In this paper we introduce a covariance framework for the analysis of EEG and MEG data that takes into account observed temporal stationarity on small time scales and trial-to-trial variations. We formulate a model for the covariance matrix, which is a Kronecker product of three components that correspond to space, time and epochs/trials, and consider maximum likelihood estimation of the unknown parameter values. An iterative algorithm that finds approximations of the maximum likelihood estimates is proposed. We perform a simulation study to assess the performance of the estimator and investigate the influence of different assumptions about the covariance factors on the estimated covariance matrix and on its components. Apart from that, we illustrate our method on real EEG and MEG data sets.

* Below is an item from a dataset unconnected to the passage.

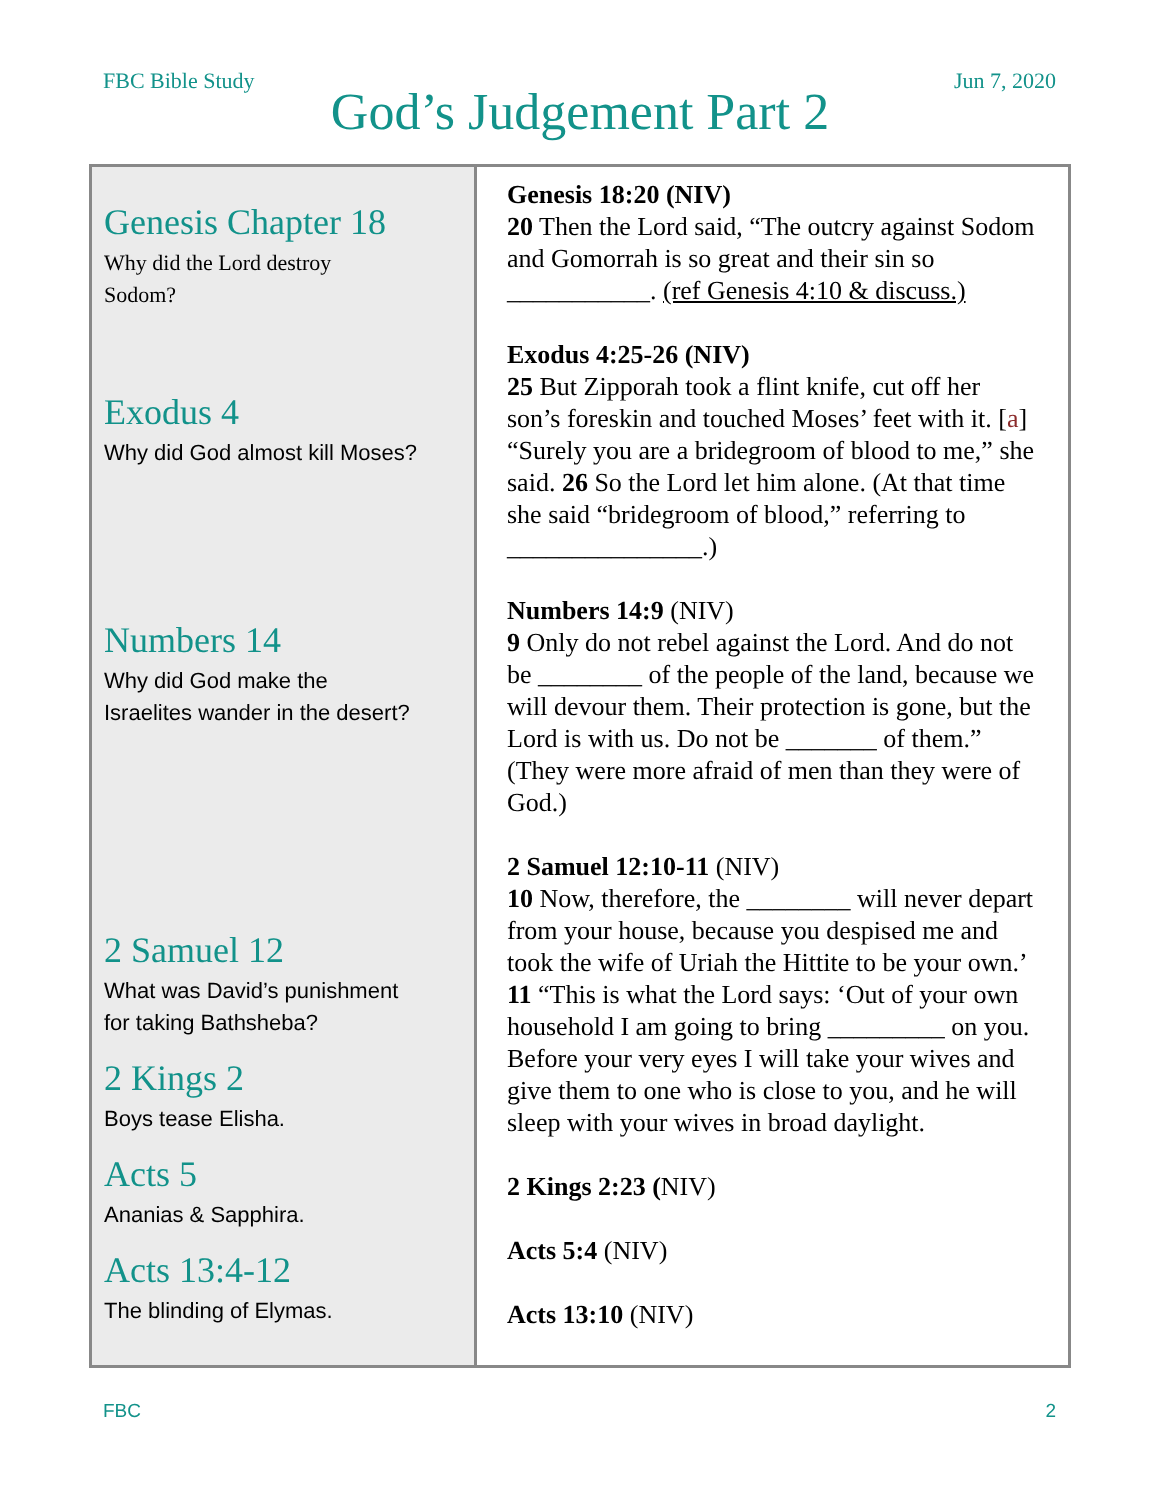FBC Bible Study
God’s Judgement Part 2
Jun 7, 2020
| Genesis Chapter 18 Why did the Lord destroy Sodom? Exodus 4 Why did God almost kill Moses? Numbers 14 Why did God make the Israelites wander in the desert? 2 Samuel 12 What was David’s punishment for taking Bathsheba? 2 Kings 2 Boys tease Elisha. Acts 5 Ananias & Sapphira. Acts 13:4-12 The blinding of Elymas. | Genesis 18:20 (NIV) 20 Then the Lord said, “The outcry against Sodom and Gomorrah is so great and their sin so ___________. (ref Genesis 4:10 & discuss.) Exodus 4:25-26 (NIV) 25 But Zipporah took a flint knife, cut off her son’s foreskin and touched Moses’ feet with it. [ a ] “Surely you are a bridegroom of blood to me,” she said. 26 So the Lord let him alone. (At that time she said “bridegroom of blood,” referring to _______________.) Numbers 14:9 (NIV) 9 Only do not rebel against the Lord. And do not be ________ of the people of the land, because we will devour them. Their protection is gone, but the Lord is with us. Do not be _______ of them.” (They were more afraid of men than they were of God.) 2 Samuel 12:10-11 (NIV) 10 Now, therefore, the ________ will never depart from your house, because you despised me and took the wife of Uriah the Hittite to be your own.’ 11 “This is what the Lord says: ‘Out of your own household I am going to bring _________ on you. Before your very eyes I will take your wives and give them to one who is close to you, and he will sleep with your wives in broad daylight. 2 Kings 2:23 ( NIV) Acts 5:4 (NIV) Acts 13:10 (NIV) |
FBC 2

The proposed covariance model is applicable in a variety of cases where spontaneous EEG or MEG acts as source of noise and realistic noise covariance estimates are needed for accurate dipole localization, such as in evoked activity studies, or where the properties of spontaneous EEG or MEG are themselves the topic of interest, such as in combined EEG/fMRI experiments in which the correlation between EEG and fMRI signals is investigated.